他脑子里不断出现另一想法:那是她回公司第一天在他办公室里,他对她说,“……还有件事,那事你不知道。”过一会儿又说,“我决不会告诉你。”
萨姆那另一秘密是什么呢?西莉亚猜不出。不管是什么事,萨姆既死,这事也就无从知晓了。
应死者家属要求,萨姆的丧事只有亲友参加。公司去的唯一代表是西莉亚,由安德鲁陪同。
在殡仪馆的小教堂里,西莉亚坐在很不舒适的折叠椅上;一个不认识萨姆的殷勤牧师单调地说着他那一行的陈言老话。她极力想抹掉现实,回忆那丰富多采的桩桩往事。
二十二年前——萨姆让她当新药推销员……萨姆参加她婚礼……她选定萨姆,准备跟在他后面在公司里一路晋升上去……在纽约的销售工作会议上,萨姆冒着丢掉工作的风险为她辩护:“我站在这里,要你把我也算进去……
如果我们竟然以这种方式让她离开这间屋子,我们就都是眼光短浅的大傻瓜”……是萨姆力排众议,把她安置在快速道上……擢升她先到门市产品部门,后又让她负责拉丁美洲的业务:“将来的销售就靠国际市场了”……萨姆在议论他自己的晋升和他的两位秘书时说,“我猜想,他们准是交替着口授书信。”……萨姆这个英国迷对在英国设立研究所很有远见,他说,“西莉亚,我要你成为我最得力的膀臂。”……萨姆因判断失误,已赔出了声誉,现在连性命也搭进去了。
她感到安德鲁在她身旁动了一下,递过一条叠好的手绢。这时她才意识到自己已泪流满面。
也是应死者家属的要求,只由莉莲和朱丽叶两人送萨姆的灵柩到墓地。
西莉亚离去前和她俩讲了几句。莉莲脸色苍白,似乎已气息奄奄;朱丽叶的面容和眼神显得很硬气,看来在整个仪式中没有哭过;惹人注意的是德怀特没有出席。
随后几天,西莉亚力争把萨姆的死因正式宣布为事故。她成功了,据她向安德鲁讲,原因主要是“似乎谁也不忍心为此争辩。再说,萨姆没办人寿保险,不牵涉经济赔偿问题”。
合情合理地过了两个星期,公司董事会遴选新的总经理。人们认为这只是走走形式,西莉亚一定会当选。
董事会结束才几分钟,塞思·费恩哥尔德就来到西莉亚的办公室,一脸不高兴的样子。
“我受命通知你,”他说,“其实我真不愿意来,但是还得说,总经理一职不准备给你。”
西莉亚没反应,他接着说,“你可能不相信,这确实不公平。可董事会里仍有几个人就是不喜欢让妇女当家。”

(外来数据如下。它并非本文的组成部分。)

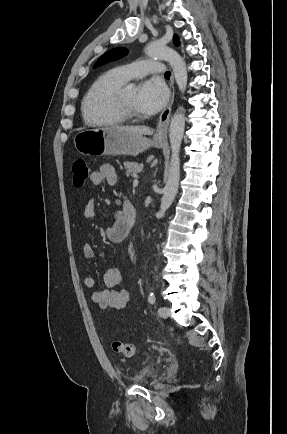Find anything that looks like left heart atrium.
Wrapping results in <instances>:
<instances>
[{
  "label": "left heart atrium",
  "mask_w": 287,
  "mask_h": 434,
  "mask_svg": "<svg viewBox=\"0 0 287 434\" xmlns=\"http://www.w3.org/2000/svg\"><path fill=\"white\" fill-rule=\"evenodd\" d=\"M169 92L166 85L159 79L143 82L136 92V103L139 110L146 114H153L164 107Z\"/></svg>",
  "instance_id": "left-heart-atrium-1"
}]
</instances>
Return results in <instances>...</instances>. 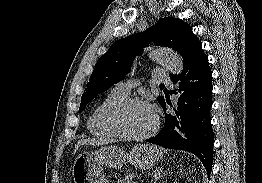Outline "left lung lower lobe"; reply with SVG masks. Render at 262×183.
<instances>
[{
    "label": "left lung lower lobe",
    "instance_id": "1",
    "mask_svg": "<svg viewBox=\"0 0 262 183\" xmlns=\"http://www.w3.org/2000/svg\"><path fill=\"white\" fill-rule=\"evenodd\" d=\"M170 77L174 84H179L172 91L178 98L175 113H166V102L163 100L160 105L165 112V126L159 134L146 141L195 154L209 176L212 170L214 134L210 116L212 71L208 57L200 49L183 64L181 74H172Z\"/></svg>",
    "mask_w": 262,
    "mask_h": 183
}]
</instances>
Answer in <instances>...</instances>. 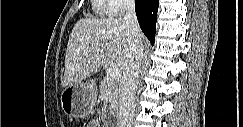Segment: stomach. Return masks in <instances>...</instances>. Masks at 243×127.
<instances>
[{
    "mask_svg": "<svg viewBox=\"0 0 243 127\" xmlns=\"http://www.w3.org/2000/svg\"><path fill=\"white\" fill-rule=\"evenodd\" d=\"M97 89L90 81L75 82L61 93V107L69 117L83 118L88 116L95 105Z\"/></svg>",
    "mask_w": 243,
    "mask_h": 127,
    "instance_id": "1",
    "label": "stomach"
}]
</instances>
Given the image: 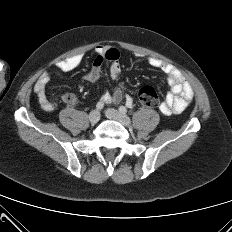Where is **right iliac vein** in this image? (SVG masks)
I'll use <instances>...</instances> for the list:
<instances>
[{"instance_id": "1", "label": "right iliac vein", "mask_w": 232, "mask_h": 232, "mask_svg": "<svg viewBox=\"0 0 232 232\" xmlns=\"http://www.w3.org/2000/svg\"><path fill=\"white\" fill-rule=\"evenodd\" d=\"M100 119V113L98 110H93L89 114V121L93 124L97 123Z\"/></svg>"}]
</instances>
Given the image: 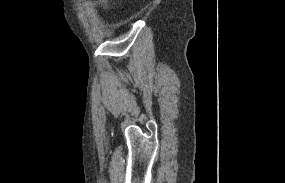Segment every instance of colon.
<instances>
[{
    "mask_svg": "<svg viewBox=\"0 0 285 183\" xmlns=\"http://www.w3.org/2000/svg\"><path fill=\"white\" fill-rule=\"evenodd\" d=\"M103 3H104L103 0H101V4H102V5H103Z\"/></svg>",
    "mask_w": 285,
    "mask_h": 183,
    "instance_id": "5ec220e1",
    "label": "colon"
}]
</instances>
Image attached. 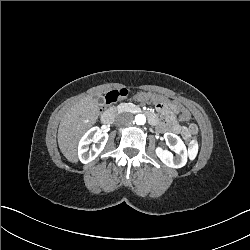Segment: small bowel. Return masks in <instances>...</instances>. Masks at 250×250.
<instances>
[{
  "label": "small bowel",
  "instance_id": "c3829d8e",
  "mask_svg": "<svg viewBox=\"0 0 250 250\" xmlns=\"http://www.w3.org/2000/svg\"><path fill=\"white\" fill-rule=\"evenodd\" d=\"M164 109L168 113L174 112L179 117V119L182 121H187L190 119V114L186 109L181 108L179 106H176L174 104L167 103V105L164 106ZM148 117H149L151 122H154L158 125L163 124V125H167L168 127L172 128L174 131H177V132L182 131V127L178 123L171 122V121H164L163 119L160 120V119H158L157 116H155L153 114L148 115ZM187 131H188V133H195L197 131V127L194 124H191L188 127Z\"/></svg>",
  "mask_w": 250,
  "mask_h": 250
}]
</instances>
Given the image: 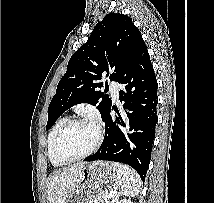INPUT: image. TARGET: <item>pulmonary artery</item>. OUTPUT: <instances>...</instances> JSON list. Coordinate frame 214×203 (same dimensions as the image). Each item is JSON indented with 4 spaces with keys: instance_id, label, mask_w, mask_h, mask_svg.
<instances>
[{
    "instance_id": "1",
    "label": "pulmonary artery",
    "mask_w": 214,
    "mask_h": 203,
    "mask_svg": "<svg viewBox=\"0 0 214 203\" xmlns=\"http://www.w3.org/2000/svg\"><path fill=\"white\" fill-rule=\"evenodd\" d=\"M109 88L113 99L117 101L119 99V90H120L119 84L114 81H111L109 82Z\"/></svg>"
}]
</instances>
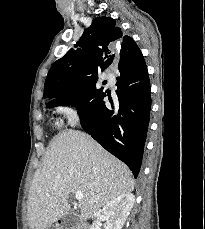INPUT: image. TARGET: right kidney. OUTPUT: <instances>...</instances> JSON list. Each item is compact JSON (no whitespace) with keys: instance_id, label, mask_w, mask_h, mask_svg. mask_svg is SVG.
Here are the masks:
<instances>
[{"instance_id":"obj_1","label":"right kidney","mask_w":205,"mask_h":229,"mask_svg":"<svg viewBox=\"0 0 205 229\" xmlns=\"http://www.w3.org/2000/svg\"><path fill=\"white\" fill-rule=\"evenodd\" d=\"M135 196L131 193L122 194L108 202L102 210L106 220V229H122L134 205ZM90 229H95L94 224Z\"/></svg>"}]
</instances>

“这我相信,”西莉亚说。“有些妇女干了一辈子才发现这一点。”
“会上争论了好久,有时争得不可开交,”塞思说。“董事会分成两派,有几个人大声疾呼,坚决要选你。但反对者毫不退让。后来只好折衷。”
据塞思透露,已任命了临时总经理。他叫普雷斯顿·奥哈洛伦,是个退休的银行总经理、费尔丁-罗思多年的董事。他已七十八岁,走路要靠手杖。
他虽是受尊敬的理财专家,可对医药一行所知甚少,主要只限于在董事会上了解到的一点点。
西莉亚见过奥哈洛伦几次,但了解不多她问道,“这‘临时’二字什么意思?”
“奥哈洛伦答应至多干半年。在这段时间里,董事会要正式任命一位总经理。”塞思苦着脸说,“我还是告诉你吧,有人提议到公司外去物色人。”
“明白了。”
“我想我本不该说。不过老实讲,西莉亚,要是我处在你的地位,我一定说,‘让他们统统见鬼去吧!’然后拂袖而去———分钟也不耽搁。”
她摇摇头表示不同意。“我要是那样做,别人会说,‘多像是女人所为!’而且我答应回来做善后工作,我要做下去。等做完了,反正……嗯,咱到那时再说吧。”
这次谈话使她记起多年前萨姆和她的一次谈话。当时让西莉亚当推销业务训练部的副主任而不是正职。据萨姆说,原因是“公司里有的人接受不了,现在还接受不了”。
她想起一句法语:事物千变万化,万变不离其宗。
“你觉得太伤感情了吗?”安德鲁在晚餐桌上问。
西莉亚略一思索后回答,“我想是这样,老觉着太不公正。不过,奇怪的是,我又觉得不像前几年那样难受了。”
“我也是这样看的。要不要我告诉你什么缘故?”
她笑了。“请讲吧,大夫。”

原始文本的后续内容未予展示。